» RECORD EXTRACTS
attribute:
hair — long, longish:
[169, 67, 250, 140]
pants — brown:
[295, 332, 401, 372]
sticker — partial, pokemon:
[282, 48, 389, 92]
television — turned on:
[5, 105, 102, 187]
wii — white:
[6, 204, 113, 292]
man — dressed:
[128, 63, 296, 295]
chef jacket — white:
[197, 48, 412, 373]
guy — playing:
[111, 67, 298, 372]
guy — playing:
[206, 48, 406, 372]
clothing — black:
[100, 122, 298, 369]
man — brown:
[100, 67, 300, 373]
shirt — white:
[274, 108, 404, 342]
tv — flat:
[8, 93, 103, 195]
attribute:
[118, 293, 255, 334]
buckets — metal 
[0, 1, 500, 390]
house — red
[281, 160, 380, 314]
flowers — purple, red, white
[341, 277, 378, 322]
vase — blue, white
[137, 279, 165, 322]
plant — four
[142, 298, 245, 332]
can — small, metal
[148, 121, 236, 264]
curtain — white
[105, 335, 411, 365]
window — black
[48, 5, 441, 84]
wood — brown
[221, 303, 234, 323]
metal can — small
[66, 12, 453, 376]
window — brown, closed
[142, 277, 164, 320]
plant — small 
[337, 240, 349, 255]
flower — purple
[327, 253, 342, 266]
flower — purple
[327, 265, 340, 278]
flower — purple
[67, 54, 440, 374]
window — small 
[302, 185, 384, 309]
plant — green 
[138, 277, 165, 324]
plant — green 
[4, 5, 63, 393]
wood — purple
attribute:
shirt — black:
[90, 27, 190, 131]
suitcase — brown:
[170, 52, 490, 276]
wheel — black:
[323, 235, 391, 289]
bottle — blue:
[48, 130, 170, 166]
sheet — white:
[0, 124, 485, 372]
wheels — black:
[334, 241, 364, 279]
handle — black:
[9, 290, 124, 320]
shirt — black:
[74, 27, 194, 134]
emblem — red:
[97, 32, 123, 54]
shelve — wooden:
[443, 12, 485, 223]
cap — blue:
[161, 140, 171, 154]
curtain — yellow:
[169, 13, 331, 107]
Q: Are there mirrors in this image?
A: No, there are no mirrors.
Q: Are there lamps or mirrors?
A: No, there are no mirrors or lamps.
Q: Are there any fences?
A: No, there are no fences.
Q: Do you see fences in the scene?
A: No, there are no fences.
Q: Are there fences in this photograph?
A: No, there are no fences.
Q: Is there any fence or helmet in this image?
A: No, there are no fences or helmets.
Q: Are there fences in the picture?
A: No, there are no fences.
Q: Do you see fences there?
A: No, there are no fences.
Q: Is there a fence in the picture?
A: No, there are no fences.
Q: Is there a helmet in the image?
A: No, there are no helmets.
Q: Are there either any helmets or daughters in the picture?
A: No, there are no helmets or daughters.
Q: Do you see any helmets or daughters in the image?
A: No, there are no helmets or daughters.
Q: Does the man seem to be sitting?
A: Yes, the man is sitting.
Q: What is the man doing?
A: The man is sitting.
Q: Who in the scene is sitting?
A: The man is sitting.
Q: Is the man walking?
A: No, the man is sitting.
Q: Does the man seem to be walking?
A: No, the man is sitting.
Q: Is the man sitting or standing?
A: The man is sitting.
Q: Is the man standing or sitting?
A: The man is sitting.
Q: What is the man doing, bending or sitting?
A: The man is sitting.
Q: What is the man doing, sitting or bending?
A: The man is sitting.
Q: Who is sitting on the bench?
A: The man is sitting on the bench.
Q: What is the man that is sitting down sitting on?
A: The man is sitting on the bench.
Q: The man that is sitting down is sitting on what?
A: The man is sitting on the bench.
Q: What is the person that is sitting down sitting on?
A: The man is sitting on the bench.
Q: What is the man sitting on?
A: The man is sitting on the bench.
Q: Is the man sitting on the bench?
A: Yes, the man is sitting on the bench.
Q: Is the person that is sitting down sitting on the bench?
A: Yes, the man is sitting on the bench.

» AIM OF THE EXERCISE
Can you reproduce every one of the rows above, word for word and unchanged?

» TASK OUTPUT
attribute:
hair — long, longish:
[169, 67, 250, 140]
pants — brown:
[295, 332, 401, 372]
sticker — partial, pokemon:
[282, 48, 389, 92]
television — turned on:
[5, 105, 102, 187]
wii — white:
[6, 204, 113, 292]
man — dressed:
[128, 63, 296, 295]
chef jacket — white:
[197, 48, 412, 373]
guy — playing:
[111, 67, 298, 372]
guy — playing:
[206, 48, 406, 372]
clothing — black:
[100, 122, 298, 369]
man — brown:
[100, 67, 300, 373]
shirt — white:
[274, 108, 404, 342]
tv — flat:
[8, 93, 103, 195]
attribute:
[118, 293, 255, 334]
buckets — metal 
[0, 1, 500, 390]
house — red
[281, 160, 380, 314]
flowers — purple, red, white
[341, 277, 378, 322]
vase — blue, white
[137, 279, 165, 322]
plant — four
[142, 298, 245, 332]
can — small, metal
[148, 121, 236, 264]
curtain — white
[105, 335, 411, 365]
window — black
[48, 5, 441, 84]
wood — brown
[221, 303, 234, 323]
metal can — small
[66, 12, 453, 376]
window — brown, closed
[142, 277, 164, 320]
plant — small 
[337, 240, 349, 255]
flower — purple
[327, 253, 342, 266]
flower — purple
[327, 265, 340, 278]
flower — purple
[67, 54, 440, 374]
window — small 
[302, 185, 384, 309]
plant — green 
[138, 277, 165, 324]
plant — green 
[4, 5, 63, 393]
wood — purple
attribute:
shirt — black:
[90, 27, 190, 131]
suitcase — brown:
[170, 52, 490, 276]
wheel — black:
[323, 235, 391, 289]
bottle — blue:
[48, 130, 170, 166]
sheet — white:
[0, 124, 485, 372]
wheels — black:
[334, 241, 364, 279]
handle — black:
[9, 290, 124, 320]
shirt — black:
[74, 27, 194, 134]
emblem — red:
[97, 32, 123, 54]
shelve — wooden:
[443, 12, 485, 223]
cap — blue:
[161, 140, 171, 154]
curtain — yellow:
[169, 13, 331, 107]
Q: Are there mirrors in this image?
A: No, there are no mirrors.
Q: Are there lamps or mirrors?
A: No, there are no mirrors or lamps.
Q: Are there any fences?
A: No, there are no fences.
Q: Do you see fences in the scene?
A: No, there are no fences.
Q: Are there fences in this photograph?
A: No, there are no fences.
Q: Is there any fence or helmet in this image?
A: No, there are no fences or helmets.
Q: Are there fences in the picture?
A: No, there are no fences.
Q: Do you see fences there?
A: No, there are no fences.
Q: Is there a fence in the picture?
A: No, there are no fences.
Q: Is there a helmet in the image?
A: No, there are no helmets.
Q: Are there either any helmets or daughters in the picture?
A: No, there are no helmets or daughters.
Q: Do you see any helmets or daughters in the image?
A: No, there are no helmets or daughters.
Q: Does the man seem to be sitting?
A: Yes, the man is sitting.
Q: What is the man doing?
A: The man is sitting.
Q: Who in the scene is sitting?
A: The man is sitting.
Q: Is the man walking?
A: No, the man is sitting.
Q: Does the man seem to be walking?
A: No, the man is sitting.
Q: Is the man sitting or standing?
A: The man is sitting.
Q: Is the man standing or sitting?
A: The man is sitting.
Q: What is the man doing, bending or sitting?
A: The man is sitting.
Q: What is the man doing, sitting or bending?
A: The man is sitting.
Q: Who is sitting on the bench?
A: The man is sitting on the bench.
Q: What is the man that is sitting down sitting on?
A: The man is sitting on the bench.
Q: The man that is sitting down is sitting on what?
A: The man is sitting on the bench.
Q: What is the person that is sitting down sitting on?
A: The man is sitting on the bench.
Q: What is the man sitting on?
A: The man is sitting on the bench.
Q: Is the man sitting on the bench?
A: Yes, the man is sitting on the bench.
Q: Is the person that is sitting down sitting on the bench?
A: Yes, the man is sitting on the bench.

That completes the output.